Ninjacade’s Graphics Engine and Art Pipeline


This information was originally hosted on the Ninjacade Project page, but I wanted to clean up that page so I’ve moved it here. This was the first graphics engine I ever created.

Graphics Engine

Ninjacade’s graphics engine was built on OpenGL 3.3, and uses shaders rather than fixed function calls for increased flexibility and scalability. The use of shaders also made implementing dynamic rotation and scaling significantly easier.
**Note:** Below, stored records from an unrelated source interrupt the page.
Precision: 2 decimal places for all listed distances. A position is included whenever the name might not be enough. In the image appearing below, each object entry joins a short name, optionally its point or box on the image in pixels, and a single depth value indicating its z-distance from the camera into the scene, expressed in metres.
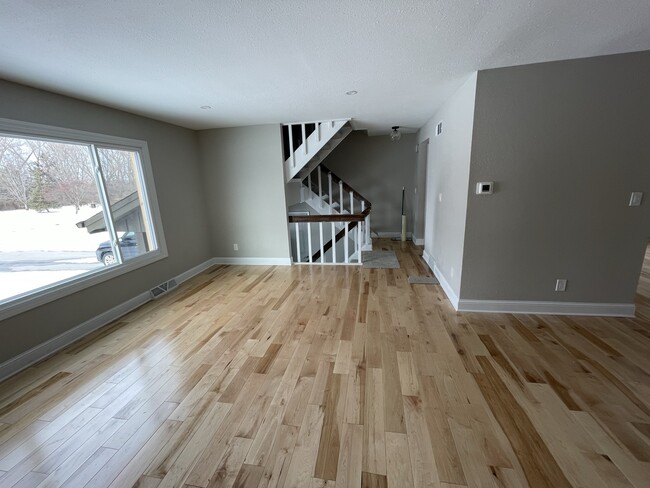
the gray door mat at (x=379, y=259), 4.48
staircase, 4.18
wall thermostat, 2.57
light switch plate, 2.40
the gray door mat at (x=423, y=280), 3.67
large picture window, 2.25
The graphics engine was made much more efficient by utilizing sprite batching, which significantly reduced the number of draw calls. Draw order, or visual layers, were also implemented as part of the sprite batching system. In order to support the sprite batching system, both the graphics engine and the art pipeline had to support texture atlasing.

BatchingDiagram

Art Pipeline

Artists and designers manually building an atlas from textures would be a very tedious, time consuming, and error-prone process. Therefore, I sought out a third party  solution to this problem and found a program called Sprite Sheet Packer. However, I didn’t want artists and designers wasting time using a GUI, so I wrote a batch file around Sprite Sheet Packer’s command line interface to completely automate the process of generating a texture atlas.

Furthermore, the engine can read animation and collision data from certain tags in the file names of textures. For example, _4 following a texture indicates that this texture is an animation with four frames.